◆ Exercise
Copy the records below word for word, from the first line through the line that contains "Naviguer dans la rubrique", and leave out any pictures.

◆ Study material

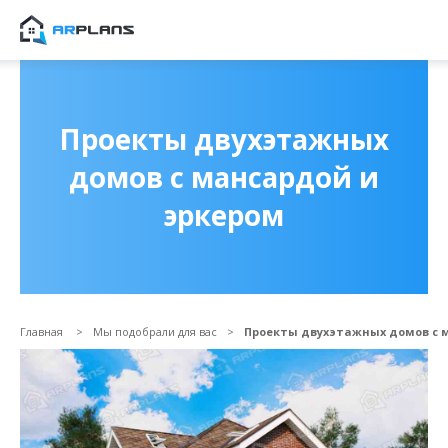
Продолжить покупки
ОФОРМИТЬ ЗАКА
Проекты двухэтажных
домов с мансардой и
эркером
Главная
Мы подобрали для вас
Проекты двухэтажных домов с 
Прикрепить файл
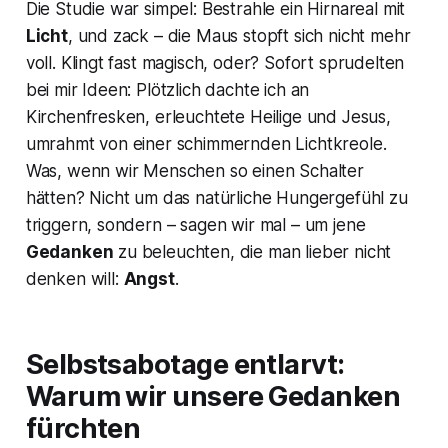
Die Studie war simpel: Bestrahle ein Hirnareal mit
Licht
, und zack – die Maus stopft sich nicht mehr
voll. Klingt fast magisch, oder? Sofort sprudelten
bei mir Ideen: Plötzlich dachte ich an
Kirchenfresken, erleuchtete Heilige und Jesus,
umrahmt von einer schimmernden Lichtkreole.
Was, wenn wir Menschen so einen Schalter
hätten? Nicht um das natürliche Hungergefühl zu
triggern, sondern – sagen wir mal – um jene
Gedanken
zu beleuchten, die man lieber nicht
denken will:
Angst
.
Selbstsabotage entlarvt:
Warum wir unsere Gedanken
fürchten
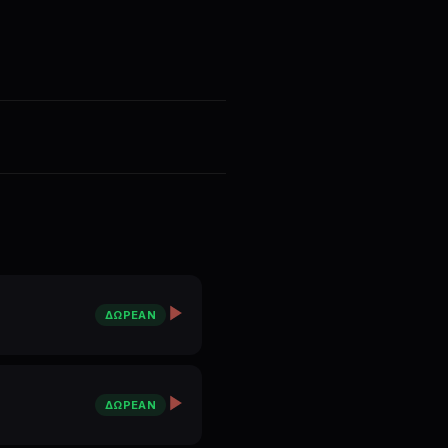
го-то.
друг
а
ΔΩΡΕΆΝ
ΔΩΡΕΆΝ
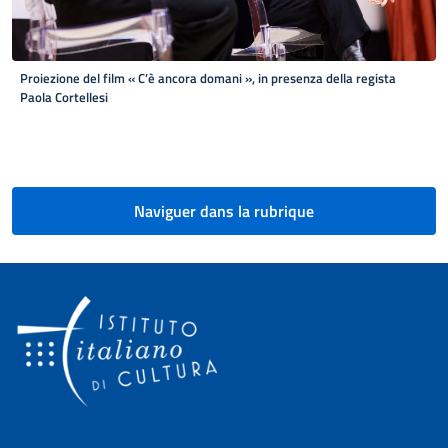
Proiezione del film « C’è ancora domani », in presenza della regista
Paola Cortellesi
Pagination
Naviguer dans la rubrique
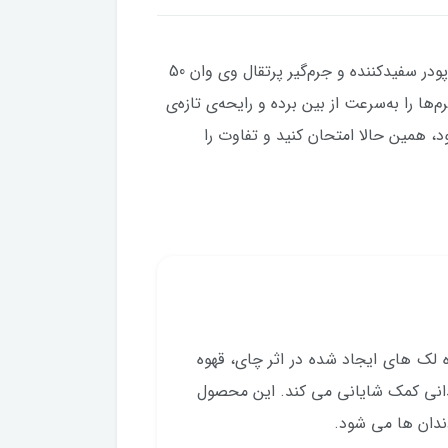
آیا به دنبال دندان‌های درخشان و لبخندی جذاب هستید؟ پودر سفیدکننده و جرم‌گیر پرتقال وی وان 50
ا را به‌سرعت از بین برده و رایحه‌ی تازه‌ی
ود، همین حالا امتحان کنید و تفاوت را
ه لک های ایجاد شده در اثر چای، قهوه
دانی کمک شایانی می کند. این محصول
دان ها می شود.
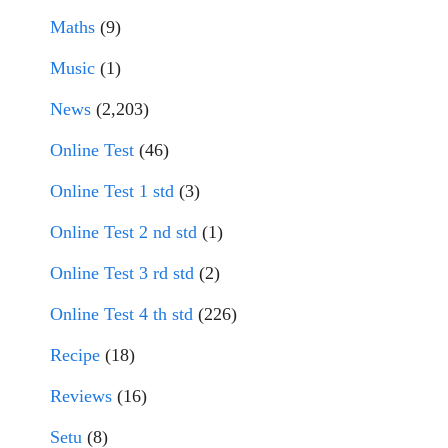
Maths
(9)
Music
(1)
News
(2,203)
Online Test
(46)
Online Test 1 std
(3)
Online Test 2 nd std
(1)
Online Test 3 rd std
(2)
Online Test 4 th std
(226)
Recipe
(18)
Reviews
(16)
Setu
(8)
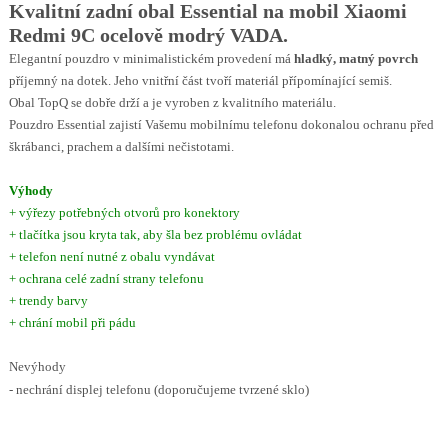
Kvalitní zadní obal Essential na mobil Xiaomi
Redmi 9C ocelově modrý VADA.
Elegantní pouzdro v minimalistickém provedení má
hladký, matný povrch
příjemný na dotek. Jeho vnitřní část tvoří materiál přípomínající semiš.
Obal TopQ se dobře drží a je vyroben z kvalitního materiálu.
Pouzdro Essential zajistí Vašemu mobilnímu telefonu dokonalou ochranu před
škrábanci, prachem a dalšími nečistotami.
Výhody
+ výřezy potřebných otvorů pro konektory
+ tlačítka jsou kryta tak, aby šla bez problému ovládat
+ telefon není nutné z obalu vyndávat
+ ochrana celé zadní strany telefonu
+ trendy barvy
+ chrání mobil při pádu
Nevýhody
- nechrání displej telefonu (doporučujeme tvrzené sklo)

◆ Solved exercise
Продолжить покупки
ОФОРМИТЬ ЗАКА
Проекты двухэтажных
домов с мансардой и
эркером
Главная
Мы подобрали для вас
Проекты двухэтажных домов с 
Прикрепить файл
Die Studie war simpel: Bestrahle ein Hirnareal mit
Licht
, und zack – die Maus stopft sich nicht mehr
voll. Klingt fast magisch, oder? Sofort sprudelten
bei mir Ideen: Plötzlich dachte ich an
Kirchenfresken, erleuchtete Heilige und Jesus,
umrahmt von einer schimmernden Lichtkreole.
Was, wenn wir Menschen so einen Schalter
hätten? Nicht um das natürliche Hungergefühl zu
triggern, sondern – sagen wir mal – um jene
Gedanken
zu beleuchten, die man lieber nicht
denken will:
Angst
.
Selbstsabotage entlarvt:
Warum wir unsere Gedanken
fürchten
го-то.
друг
а
ΔΩΡΕΆΝ
ΔΩΡΕΆΝ
Proiezione del film « C’è ancora domani », in presenza della regista
Paola Cortellesi
Pagination
Naviguer dans la rubrique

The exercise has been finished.